> CONSIGNE
Veuillez reproduire à l'identique les lignes du matériau ci-dessous, en commençant par celle qui contient « FITS header cards » et en terminant par celle qui contient « data axis 2 », ces deux lignes comprises.
### DONNÉES À UTILISER
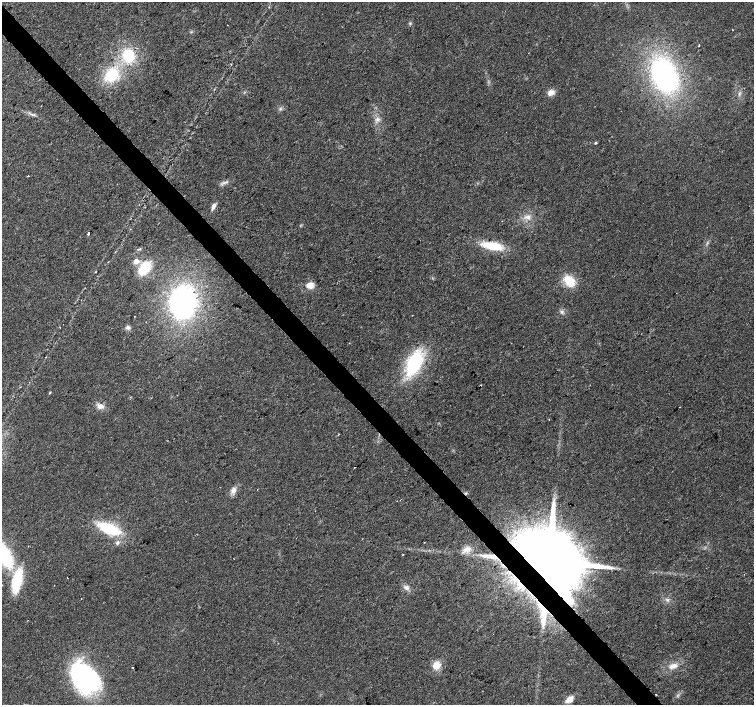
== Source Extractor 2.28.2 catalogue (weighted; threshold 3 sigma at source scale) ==
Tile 11 of 4 x 4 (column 3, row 3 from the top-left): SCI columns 3012-4514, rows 1619-3024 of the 6018 x 5985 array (HDU 1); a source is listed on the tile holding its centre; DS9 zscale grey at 2 x 2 block average (1 PNG px = mean of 2 x 2 image px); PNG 756 x 707 px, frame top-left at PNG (2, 2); no overlay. Shown black and unused: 4% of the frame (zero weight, under 2 of 3 exposures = <1% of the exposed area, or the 3 px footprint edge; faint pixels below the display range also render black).
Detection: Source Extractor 2.28.2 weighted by HDU 2 'WHT'; one run over the whole footprint, this tile lists its part. Background 0.024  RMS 0.0063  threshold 0.0282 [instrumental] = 3 sigma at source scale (4.5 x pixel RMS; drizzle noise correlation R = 1.50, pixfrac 1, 0.0396/0.0396 arcsec/px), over >= 5 px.
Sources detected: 58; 1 too faint to see at this stretch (2 x 2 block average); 7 cosmic-ray / hot-pixel residue — not listed; the other 50 listed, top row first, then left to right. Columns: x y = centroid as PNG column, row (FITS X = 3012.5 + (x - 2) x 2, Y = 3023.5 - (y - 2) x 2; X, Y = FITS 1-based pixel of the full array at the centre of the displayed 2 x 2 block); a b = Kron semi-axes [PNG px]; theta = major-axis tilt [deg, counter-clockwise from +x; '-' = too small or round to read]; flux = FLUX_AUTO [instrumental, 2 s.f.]
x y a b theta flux
410 23 4 3 - 1.7
227 25 2 2 - 0.86
732 29 2 2 - 0.65
699 45 3 2 - 1.2
129 56 13 11 -76 60
112 75 15 12 50 61
664 75 29 20 -67 310
551 93 9 7 17 9.1
739 94 7 3 78 2.7
280 109 4 3 - 2
377 119 5 4 - 4.1
596 143 3 3 - 1.9
28 176 2 2 - 0.99
224 183 6 3 23 3.3
213 206 8 4 63 6.2
528 217 8 5 -2 7.4
88 233 3 2 - 34
492 246 27 8 -10 46
136 261 3 3 - 20
144 268 12 8 50 53
569 281 13 9 -45 33
310 285 8 7 - 13
183 302 30 24 84 290
561 312 4 3 - 2.5
128 327 6 5 - 4.2
414 363 33 16 67 94
50 392 3 3 - 1.1
100 406 8 7 - 8.5
549 419 2 2 - 0.91
338 435 3 2 - 0.86
257 489 2 2 - 2
233 490 8 6 54 8.5
109 529 18 8 -22 85
424 542 2 2 - 0.56
117 543 7 4 49 3.8
467 549 12 6 14 11
4 555 22 11 -59 110
403 555 2 2 - 8.3
490 556 23 5 -8 22
548 562 21 12 39 38000
67 578 2 2 - 3.9
17 581 25 9 78 75
2 585 2 2 - 3.5
406 588 8 6 -48 5.9
543 614 28 7 89 35
436 665 9 8 - 17
673 666 12 6 21 12
132 668 2 2 - 18
85 678 33 23 -50 220
569 699 9 5 38 12
Overlapping masked pixels (flux is a lower limit): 3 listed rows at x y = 490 556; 548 562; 543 614
Isophote crosses this tile's border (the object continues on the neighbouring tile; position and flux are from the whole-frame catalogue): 2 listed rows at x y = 4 555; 2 585
Diffuse or blended objects may show on this block-average render without a row.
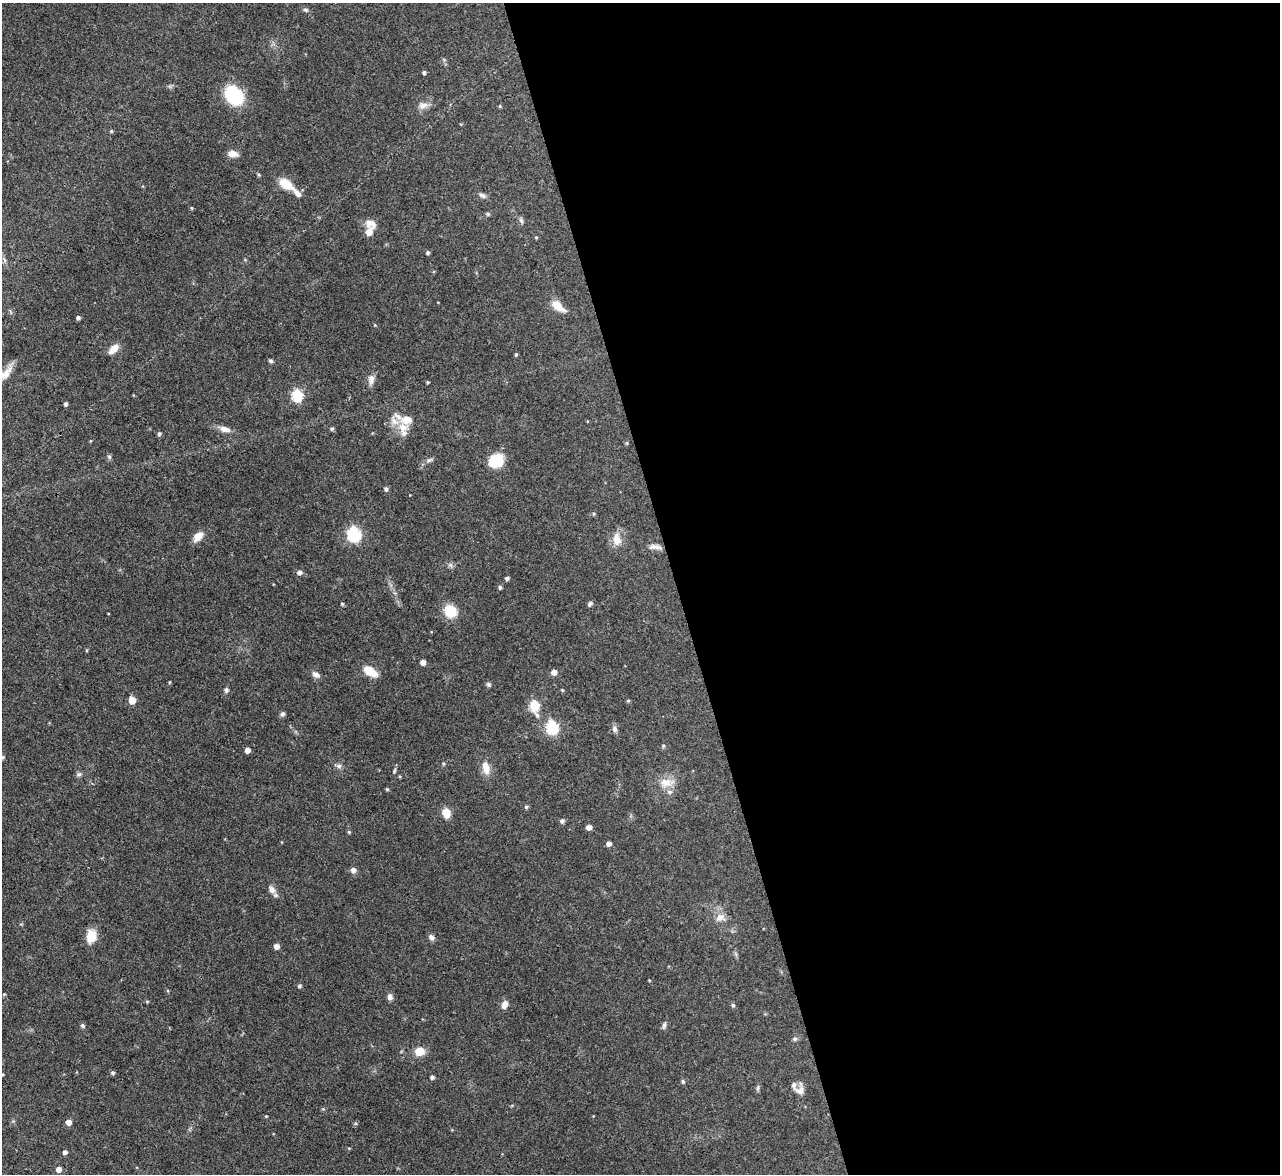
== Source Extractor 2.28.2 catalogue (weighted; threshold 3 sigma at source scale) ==
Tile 8 of 4 x 4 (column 4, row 2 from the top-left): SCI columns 3835-5112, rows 2487-3658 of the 5112 x 5093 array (HDU 1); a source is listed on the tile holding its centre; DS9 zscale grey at full resolution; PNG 1282 x 1176 px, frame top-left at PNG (2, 3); no overlay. Shown black and unused: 47% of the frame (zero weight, under 3 of 4 exposures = <1% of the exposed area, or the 3 px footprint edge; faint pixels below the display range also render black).
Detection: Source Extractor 2.28.2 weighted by HDU 2 'WHT'; one run over the whole footprint, this tile lists its part. Background 0.0965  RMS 0.0042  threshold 0.019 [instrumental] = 3 sigma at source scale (4.5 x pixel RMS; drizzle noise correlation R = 1.50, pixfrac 1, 0.05/0.05 arcsec/px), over >= 5 px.
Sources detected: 116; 6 inside a brighter listed object's ellipse — not listed separately; the other 110 listed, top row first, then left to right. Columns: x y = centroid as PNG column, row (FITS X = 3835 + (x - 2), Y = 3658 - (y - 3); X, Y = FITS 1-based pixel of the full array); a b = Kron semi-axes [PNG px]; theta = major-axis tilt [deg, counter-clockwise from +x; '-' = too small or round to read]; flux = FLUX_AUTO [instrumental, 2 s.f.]
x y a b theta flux
306 10 7 5 -15 0.86
424 72 4 4 - 0.85
234 95 16 12 -48 31
423 105 13 9 2 2.6
500 106 5 4 - 0.42
111 131 5 4 - 0.48
233 154 10 7 -8 3.3
259 175 5 3 - 0.42
286 184 15 8 -33 8.8
482 195 10 6 -22 1.3
191 208 4 4 - 0.43
488 214 6 5 - 0.62
521 220 8 5 -78 1
370 223 15 10 -25 3.3
369 232 7 5 62 4.6
536 237 4 4 - 0.45
428 253 4 4 - 0.8
558 306 18 9 -37 5.2
78 317 4 4 - 1.1
375 325 4 4 - 0.3
113 349 15 8 44 3.6
516 355 4 3 - 0.55
271 361 6 5 - 0.71
4 374 31 8 46 5.5
371 380 13 8 82 2.3
428 382 4 3 - 0.53
297 395 6 5 - 40
66 404 4 4 - 0.95
225 429 15 7 -16 2.9
332 429 5 4 - 0.73
403 429 23 13 -79 6
159 434 5 4 - 0.95
90 441 5 3 - 0.35
627 443 4 4 - 0.48
109 457 6 5 - 0.74
430 460 10 5 25 1.1
496 461 14 12 26 15
386 489 5 5 - 0.98
594 513 5 5 - 0.6
354 534 7 6 - 69
198 536 14 8 45 3.9
617 539 19 11 -83 4.7
655 547 18 6 -6 2.3
450 565 7 5 -34 0.94
299 572 5 5 - 1.7
507 578 4 4 - 1
500 587 4 4 - 0.86
342 604 4 4 - 0.53
590 604 8 4 46 0.77
450 611 13 12 - 9.5
86 650 5 3 - 0.42
423 662 4 4 - 2.7
370 671 15 8 -31 7.7
554 672 5 5 - 2.7
316 674 11 7 -29 1.9
169 682 4 3 - 0.36
489 684 6 5 - 0.85
226 690 6 6 - 1
562 690 4 3 - 0.42
132 700 5 5 - 7.1
628 701 5 4 - 0.51
534 706 7 5 -77 27
283 714 5 5 - 1.2
552 727 6 6 - 49
615 729 9 7 -67 1.4
663 746 5 4 - 0.55
247 750 4 4 - 2.5
3 757 5 4 - 0.58
443 763 5 5 - 0.6
339 766 8 6 2 1.2
486 768 17 9 -76 4.6
394 771 6 4 62 0.56
79 774 9 6 29 0.92
667 782 22 11 1 5.4
387 789 4 4 - 0.5
526 807 6 5 - 0.59
446 813 10 8 -73 5
562 821 6 5 - 1
589 827 4 4 - 3.1
349 832 4 4 - 0.52
609 844 4 4 - 2
353 870 6 6 - 1.8
272 890 11 8 -49 2.5
720 917 12 10 -2 3.3
91 936 16 11 82 6.1
431 937 7 6 - 1.6
276 946 5 5 - 2.4
649 980 4 3 - 0.35
299 986 4 4 - 0.79
4 994 4 4 - 0.42
390 997 8 6 -81 1.6
147 1001 5 3 - 0.42
504 1004 8 6 71 3
733 1005 5 4 - 0.77
82 1025 5 4 - 0.91
664 1025 10 5 77 1.1
795 1039 6 5 - 0.81
419 1051 12 10 13 4.9
113 1073 5 5 - 0.83
432 1077 4 4 - 1.1
683 1081 6 4 -69 0.6
758 1088 8 4 81 0.77
800 1091 15 11 77 3.1
323 1109 5 4 - 0.49
266 1116 4 3 - 0.35
69 1122 5 5 - 3
355 1123 5 5 - 0.61
349 1148 4 3 - 0.36
65 1152 4 4 - 1.4
59 1169 5 5 - 2.4
Isophote crosses this tile's border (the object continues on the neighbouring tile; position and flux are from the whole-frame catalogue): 2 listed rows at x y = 4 374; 3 757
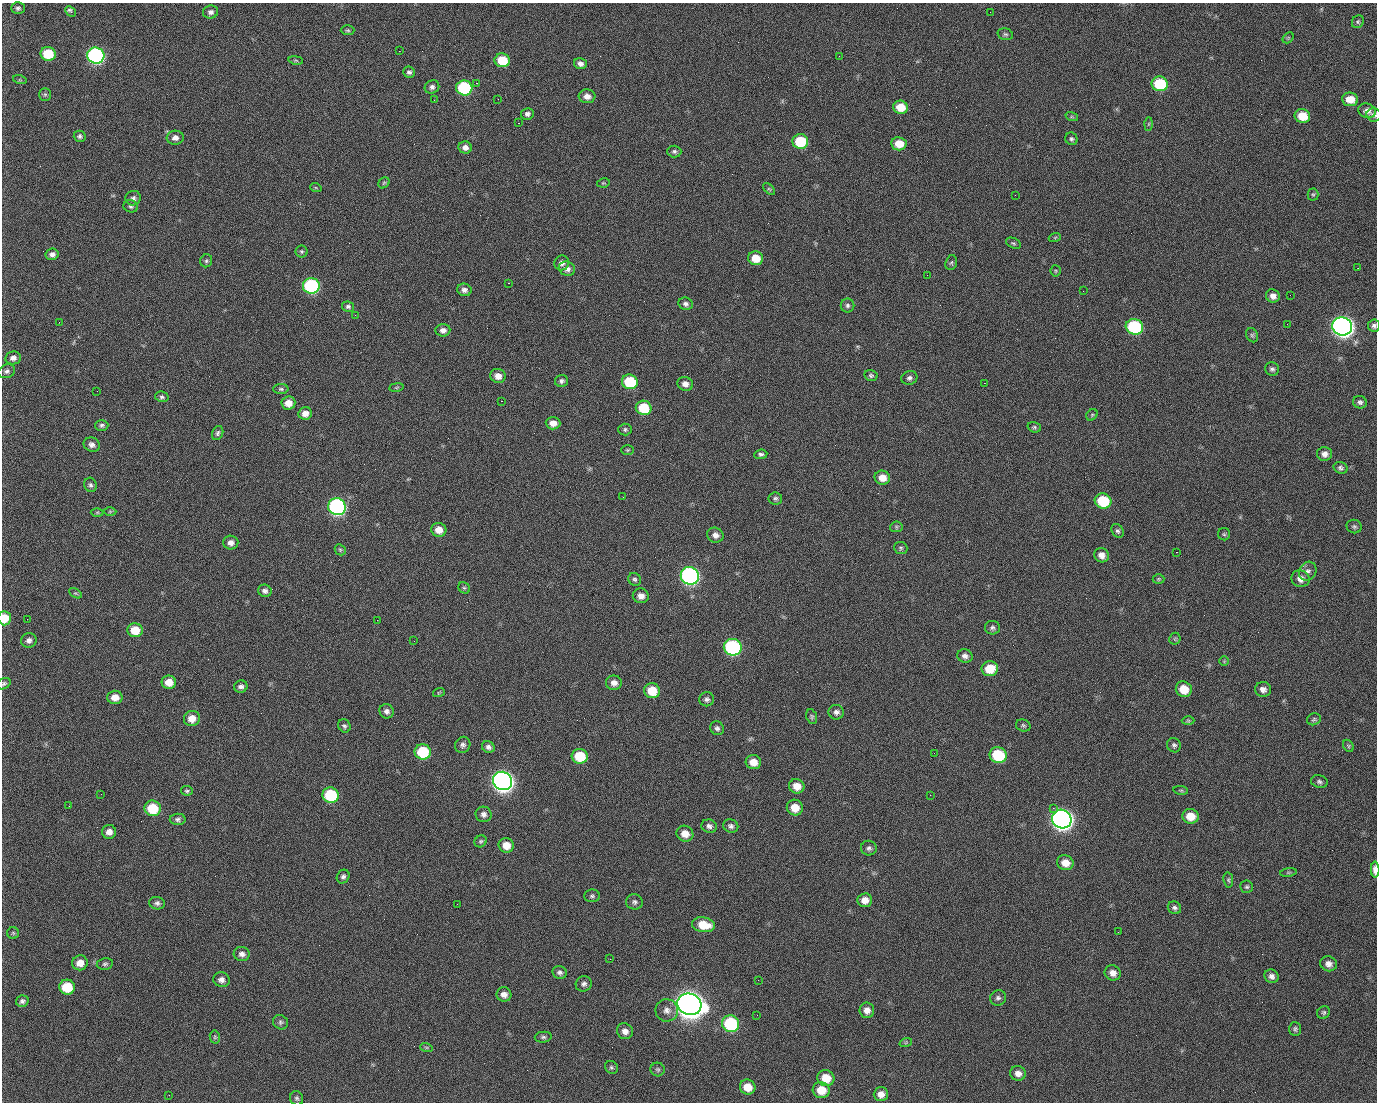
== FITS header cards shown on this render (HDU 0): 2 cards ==
NAXIS1  =                 1375 / length of data axis 1
NAXIS2  =                 1100 / length of data axis 2

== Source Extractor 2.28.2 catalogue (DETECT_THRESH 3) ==
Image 1375 x 1100 px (HDU 0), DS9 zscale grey, 1 PNG px = 1 image px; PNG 1379 x 1104 px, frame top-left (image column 1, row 1100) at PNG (2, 3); each listed source drawn as its Kron ellipse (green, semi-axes under 4 px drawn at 4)
Background 1460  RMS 29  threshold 86.8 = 3 sigma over >= 5 px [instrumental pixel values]
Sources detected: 251; all 251 listed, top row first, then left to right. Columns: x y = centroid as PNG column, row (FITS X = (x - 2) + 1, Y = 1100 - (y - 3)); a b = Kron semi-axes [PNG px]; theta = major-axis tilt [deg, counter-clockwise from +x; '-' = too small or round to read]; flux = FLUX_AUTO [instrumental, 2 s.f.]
######
> RÉPONSE COMPLÈTE
== FITS header cards shown on this render (HDU 0): 2 cards ==
NAXIS1  =                 1375 / length of data axis 1
NAXIS2  =                 1100 / length of data axis 2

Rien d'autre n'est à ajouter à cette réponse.